Problem requirements:
In the entries below, find the lines with the word "線條撞色" and copy them.

#####

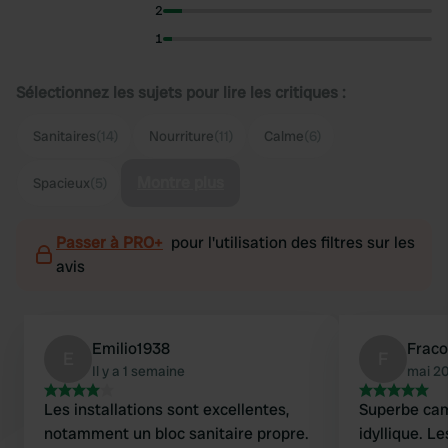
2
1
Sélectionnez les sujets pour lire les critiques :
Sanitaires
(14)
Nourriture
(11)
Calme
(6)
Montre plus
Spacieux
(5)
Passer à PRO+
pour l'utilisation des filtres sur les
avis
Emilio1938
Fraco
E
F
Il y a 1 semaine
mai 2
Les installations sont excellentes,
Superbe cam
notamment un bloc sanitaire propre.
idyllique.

#####

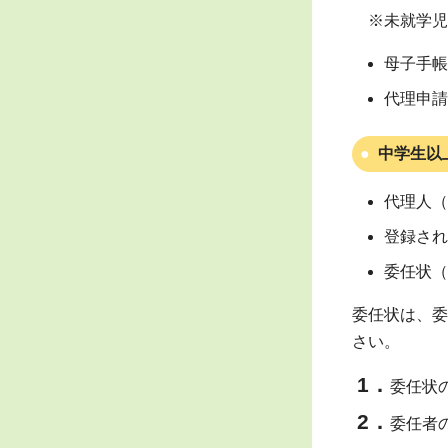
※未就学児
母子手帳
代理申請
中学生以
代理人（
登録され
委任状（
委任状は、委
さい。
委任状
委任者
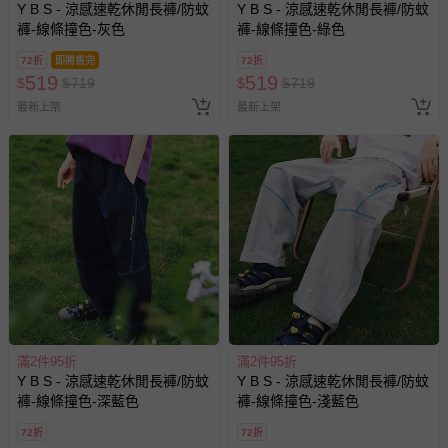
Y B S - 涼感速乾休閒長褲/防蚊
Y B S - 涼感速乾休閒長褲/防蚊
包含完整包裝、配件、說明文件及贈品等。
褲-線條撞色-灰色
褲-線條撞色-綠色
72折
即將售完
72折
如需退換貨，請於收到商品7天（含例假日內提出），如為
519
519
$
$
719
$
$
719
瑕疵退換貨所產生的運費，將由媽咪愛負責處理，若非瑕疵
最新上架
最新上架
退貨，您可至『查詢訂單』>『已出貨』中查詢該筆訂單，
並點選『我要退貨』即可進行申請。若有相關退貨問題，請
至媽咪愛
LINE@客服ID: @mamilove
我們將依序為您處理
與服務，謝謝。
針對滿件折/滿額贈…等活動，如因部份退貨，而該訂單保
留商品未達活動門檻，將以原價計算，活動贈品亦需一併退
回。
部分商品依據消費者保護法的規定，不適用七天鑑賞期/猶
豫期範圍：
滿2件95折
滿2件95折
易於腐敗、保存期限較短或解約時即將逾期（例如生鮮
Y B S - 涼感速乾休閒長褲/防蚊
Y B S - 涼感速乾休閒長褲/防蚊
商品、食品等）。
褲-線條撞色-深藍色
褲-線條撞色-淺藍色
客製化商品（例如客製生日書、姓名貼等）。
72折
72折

#####

Answer to this problem:
褲-線條撞色-灰色
褲-線條撞色-綠色
褲-線條撞色-深藍色
褲-線條撞色-淺藍色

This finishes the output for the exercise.